Given that we are now forced into more time at home and thus in sharing space with our 'better halves' it seemed appropriator to revisit this.
The general rule of thumb is that the chef doesn't wash up. This detail has started more family arguments than bevved up binges of Monopoly.
Let me start with a little story, are you ready?
Then I will begin...
University was a tough time for me. I am, by admission not a total clean freak, I can cope with a bit of 'the chaos' but I hate filth (not that kind, that kind is ace) but grime (no, not that kind) and limescale (yes, that kind) are things of which I have sweaty-browed dread.
Our shared house was a hovel, which, although fair as a description on the state we lived in, was not fair on the landlord, whose house was actually lovely. Until we moved in.
But I digress.
There came a point, say three weeks into our first term of our third year, when all the pots, pans and utensils had been used, sullied, dirtied. Something was about to give...or so I had thought. One of our 'squad' (though it was the early 00's, so gang would be better applied), used the pan lids as plates and HB pencils as chopsticks and, to quote as 'a stabby fork'.

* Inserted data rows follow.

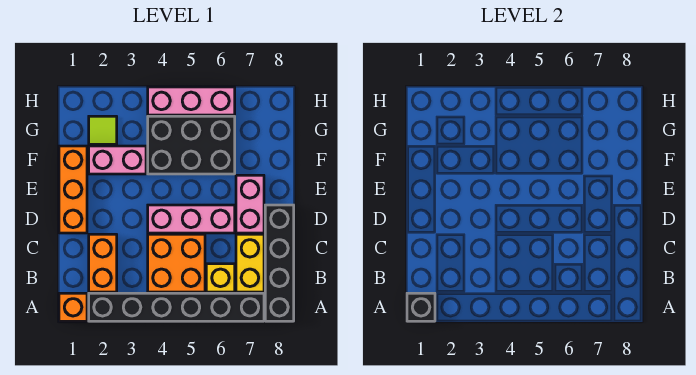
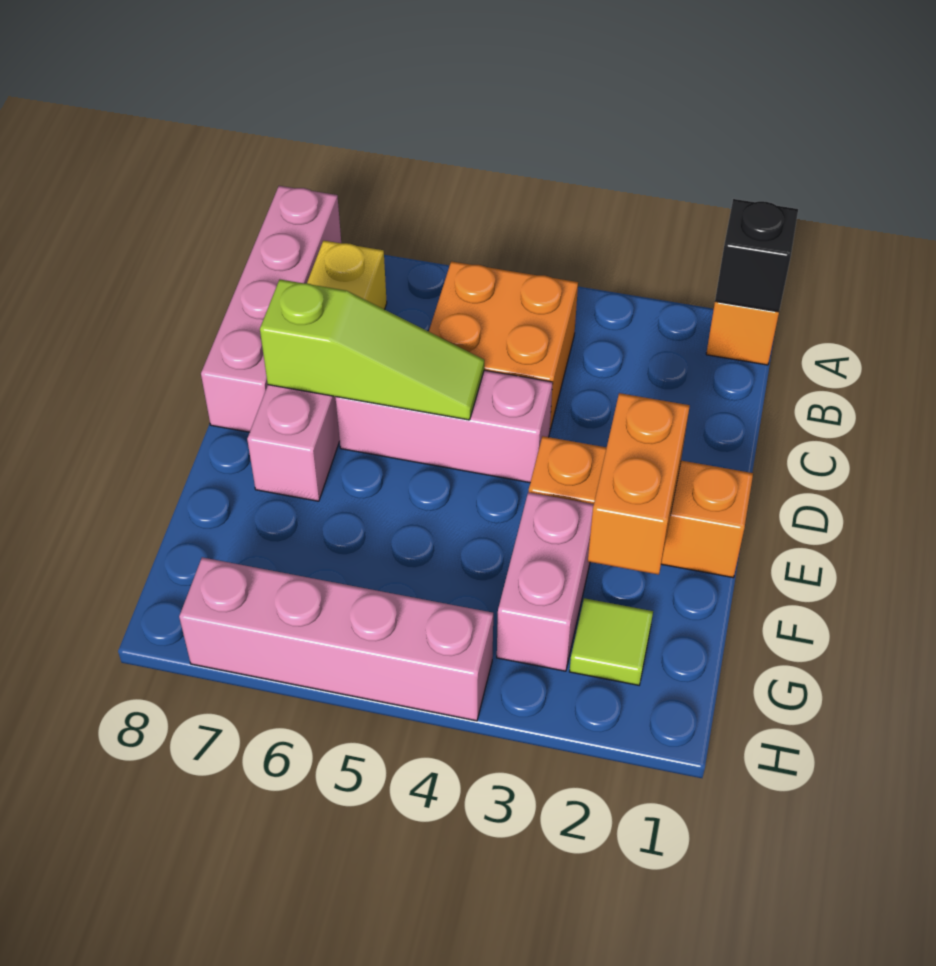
black 1x6 brick [89,293,264,321] -> none
black 1x4 brick [265,205,294,321] -> pink 1x4 brick [201,186,341,432]
orange 1x2 brick [89,234,117,292] -> orange 1x2 brick moved to [588,393,690,575]
yellow 1x1 brick [206,264,235,292] -> none
orange 1x3 brick [59,146,87,233] -> orange 1x3 brick turned to [529,436,753,577]
none -> lime 1x3 slope [260,280,484,420]
pink 1x2 brick [89,146,146,174] -> pink 1x2 brick turned to [497,492,594,671]
black 2x3 brick [148,116,235,174] -> none
pink 1x3 brick [148,87,235,115] -> pink 1x4 brick [179,557,493,721]

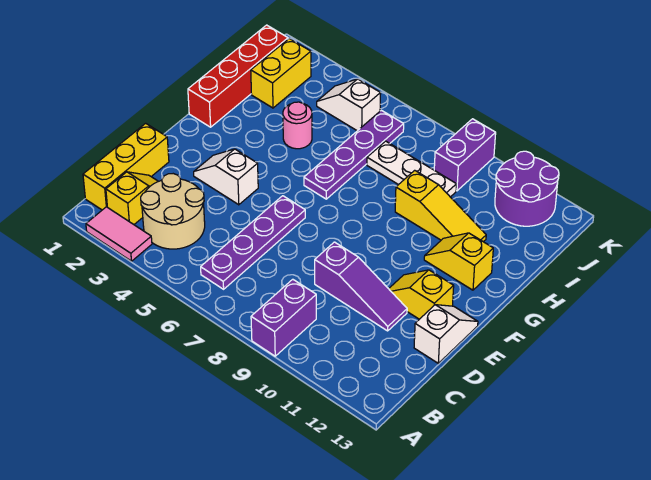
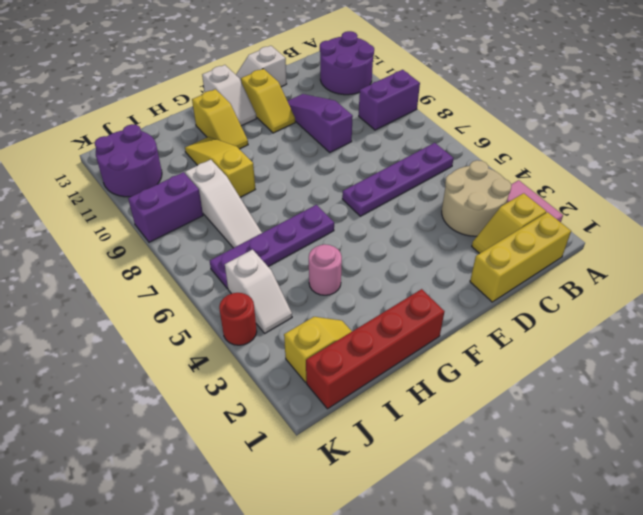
none -> purple 2x2 round brick [320,31,374,95]
white 1x2 slope [194,149,258,205] -> white 1x2 slope moved to [202,65,257,126]
yellow 1x2 brick [251,39,311,108] -> yellow 1x2 slope [284,317,352,383]
white 1x3 plate [367,141,456,197] -> white 1x3 slope [185,160,262,248]
none -> red 1x1 round brick [219,293,257,345]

That evening, I was the donkey and that sight was the straw.
I cleaned. It was by far the grossest undertaking I had carried out. Congealed kebabs, tuna pasta slop and god knows what that would need sand blasting from Tupperware and plates.
Four day's later it was back to the pigsty it was before (no offense meant to pigs, some of my best friends are pigs).
All this is to say that our university time was before dishwashers were standard. Oh, how it may have been different had there been a handy machine within which to fling our dishware.
So, without further ado, here's a tidy list of things that should and should not be done when using said apparatus:
Do - when unloading a full load (steady) do the bottom tray first. That way you'll not accidentally spill any reservoir-ed 'wash water' on your clean dishes and cutlery.
Do - where possible use the eco setting. Most modern washers use less water than sink and soap methods but...
Don't - run the machine when less than half full. Doing multiple half loads isn’t saving any water.
Do - use a little white vinegar to get some extra sparkle in your life...via your crockery/porcelain/bone china (it'll also get rid off water spots and some of those fusty smells)
Don't - Filling it up is recommended but don’t cram or overfill it to the point where things won’t get totally clean. If things have to be run through a second time, you will have defeated the purpose of saving time and water.
Do - Check out the Owner’s Manual that came with your dishwasher. A lot of them contain a diagram of how best to load your particular dishwasher.
Don't - Not everything is dishwasher safe. If in doubt, leave it out. Many items are labelled accordingly.
Do - inspect your machine regularly, it will help prolong the active running efficiency.
Don't - jam in ALL the cutlery in that little cage thing...yucky stuff will get stuck in there.
Do - Put the bigger pieces in first. It’s more efficient to start with those, then fill in with the smaller ones.
Don't - Face Plates All in the Same Direction. “Place them on the bottom rack facing inward toward the spray arms, with smaller plates in front of large ones, so the spray can reach all of them,” says Douglas Mott, president of RepairClinic.com.
Do - Run the Dishwasher at Night. “Many utility companies charge more at peak usage times,” says Mott. “Night is a less demanding time, so this can lower your bills.”
Don't - Put sharp knives point up in the utensil tray.
Do - Clean your sponges/brushes. This will help eliminate bacteria and mildew that may be forming in your cleaning tools.
Do - Pre-Treat Dirty Dishes aka Soak them.
Do - Use a rinse aid detergent.
Do - clean out the 'spray arms'
Did you know?
You can wash: silk flowers, baseball caps, small toys, flip flops, light fixture covers, vacuum attachments, hairbrushes, gardening tools, and more.
Did you know you can actually cook salmon in your dishwasher? Douse a salmon filet in your favorite marinade, then wrap it up tightly and securely in tin foil. Place it on the top rack of your dishwasher, and run for a whole cycle (including drying.) The salmon will come out steamy, moist, and delicious!